## The input
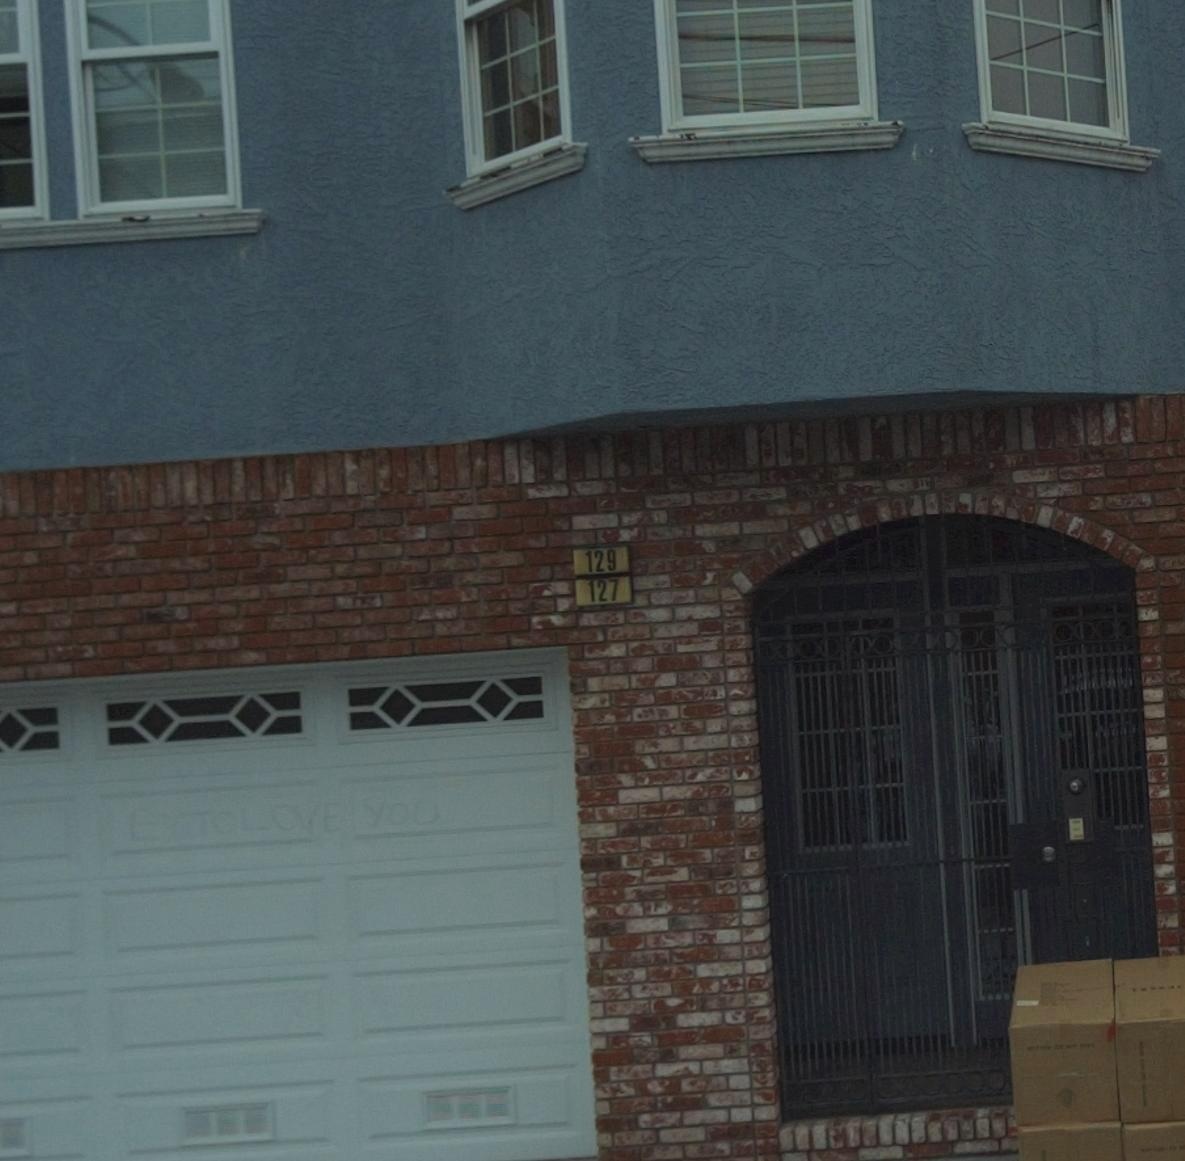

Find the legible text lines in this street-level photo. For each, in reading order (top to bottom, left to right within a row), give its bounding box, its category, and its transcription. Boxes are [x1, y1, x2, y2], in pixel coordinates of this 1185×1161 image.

[583, 548, 618, 573] StreetNumber: 129
[586, 577, 619, 603] StreetNumber: 127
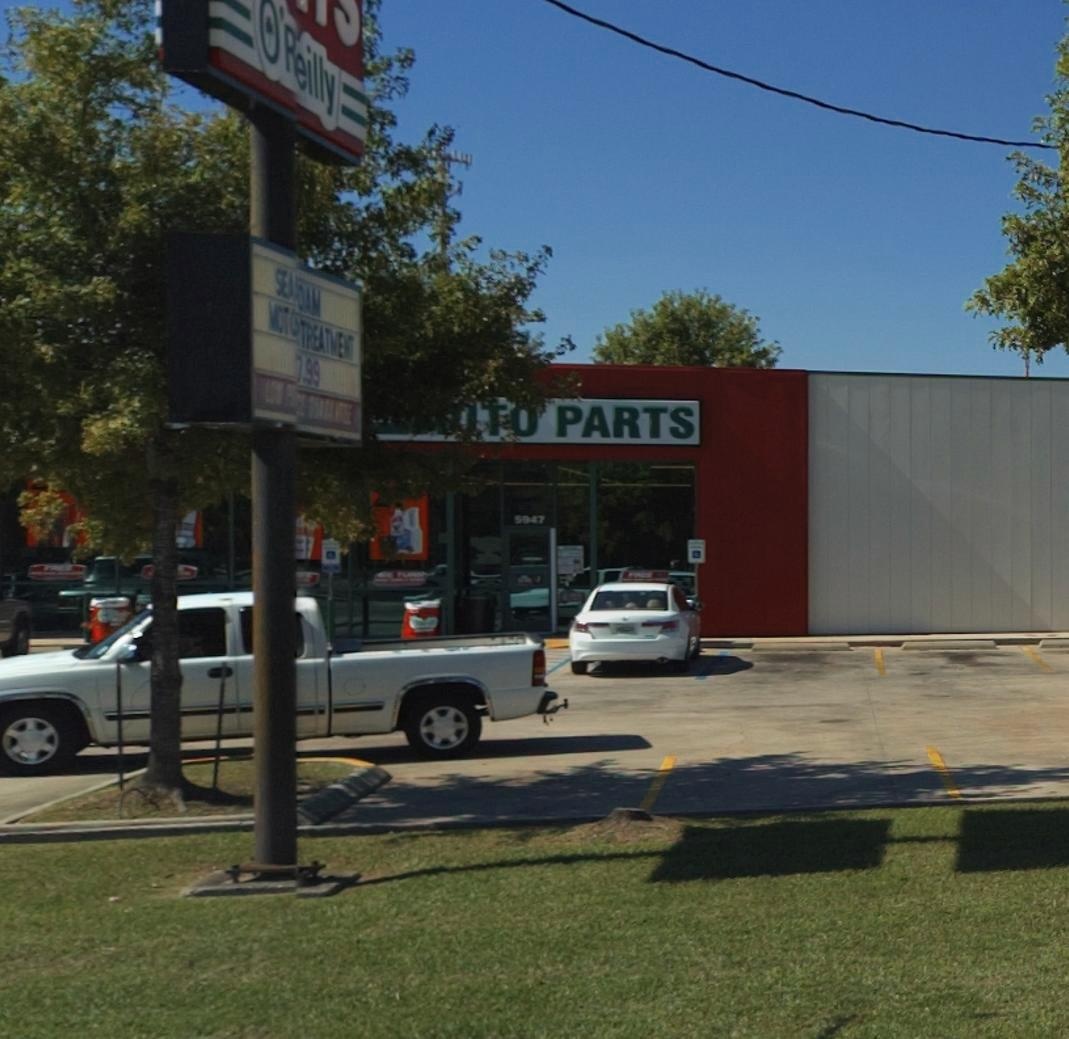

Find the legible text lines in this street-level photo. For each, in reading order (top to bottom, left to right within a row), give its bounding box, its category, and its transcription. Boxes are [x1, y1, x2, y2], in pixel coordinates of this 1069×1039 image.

[283, 20, 337, 121] BusinessName: *eilly
[265, 298, 293, 337] None: MOT
[272, 263, 293, 303] None: SE
[295, 281, 326, 322] None: OAM
[298, 316, 357, 364] None: TREATMENT
[302, 355, 323, 390] None: 99
[554, 403, 698, 441] BusinessName: PARTS
[514, 514, 546, 525] StreetNumber: 5947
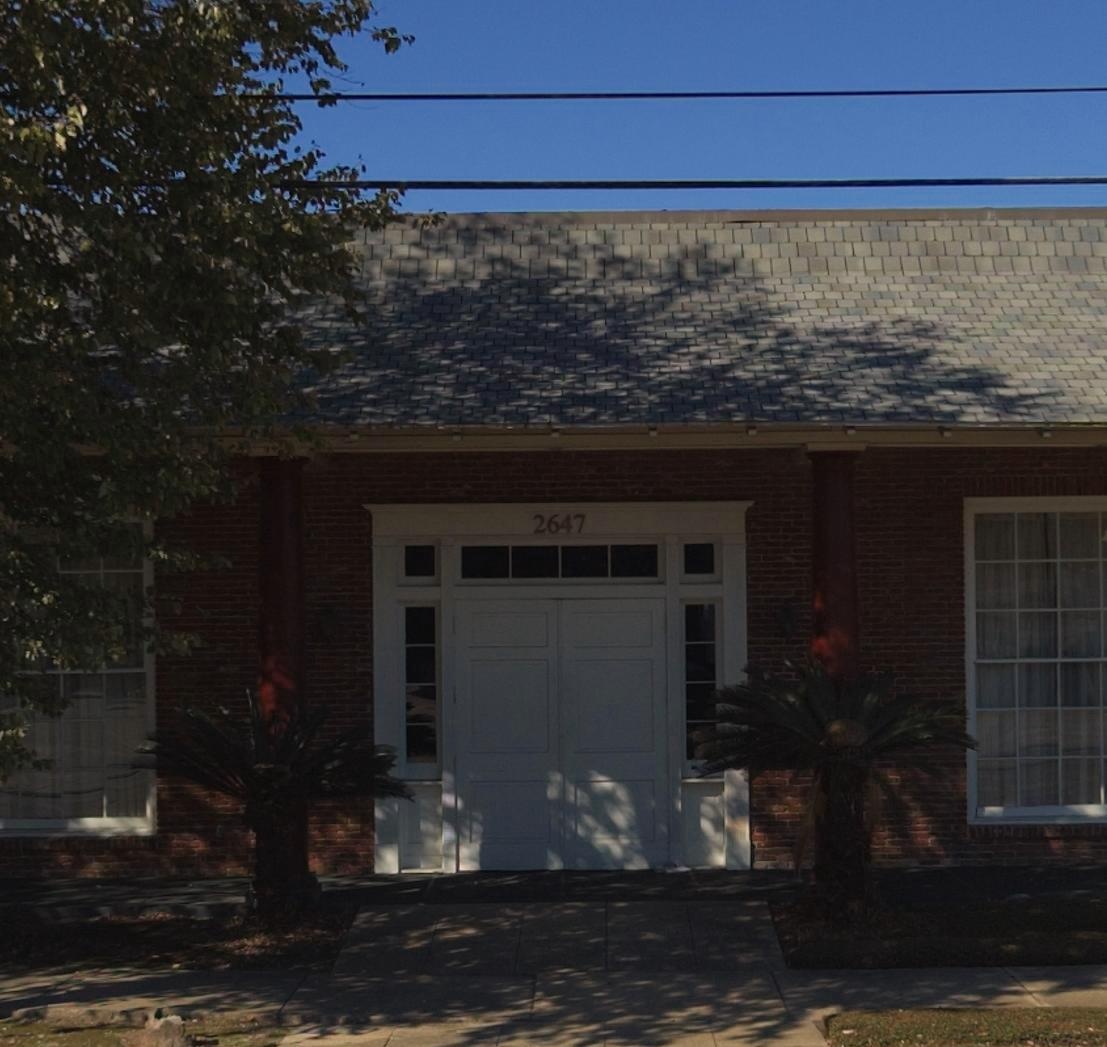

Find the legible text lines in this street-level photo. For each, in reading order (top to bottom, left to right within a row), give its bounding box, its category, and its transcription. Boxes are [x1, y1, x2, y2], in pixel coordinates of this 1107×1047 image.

## Your task
Copy out all of the material above word for word, leaving out the pictures.

## Output
Find the legible text lines in this street-level photo. For each, in reading order (top to bottom, left to right within a row), give its bounding box, its category, and its transcription. Boxes are [x1, y1, x2, y2], in pixel coordinates of this 1185×1161 image.

[583, 548, 618, 573] StreetNumber: 129
[586, 577, 619, 603] StreetNumber: 127

Find the legible text lines in this street-level photo. For each, in reading order (top to bottom, left to right within a row), give its bounding box, its category, and its transcription. Boxes are [x1, y1, x2, y2], in pixel coordinates of this 1069×1039 image.

[283, 20, 337, 121] BusinessName: *eilly
[265, 298, 293, 337] None: MOT
[272, 263, 293, 303] None: SE
[295, 281, 326, 322] None: OAM
[298, 316, 357, 364] None: TREATMENT
[302, 355, 323, 390] None: 99
[554, 403, 698, 441] BusinessName: PARTS
[514, 514, 546, 525] StreetNumber: 5947

Find the legible text lines in this street-level photo. For each, in reading order (top to bottom, left to right within a row), give its bounding box, its category, and its transcription. Boxes are [x1, y1, x2, y2], in pixel coordinates of this 1107×1047 image.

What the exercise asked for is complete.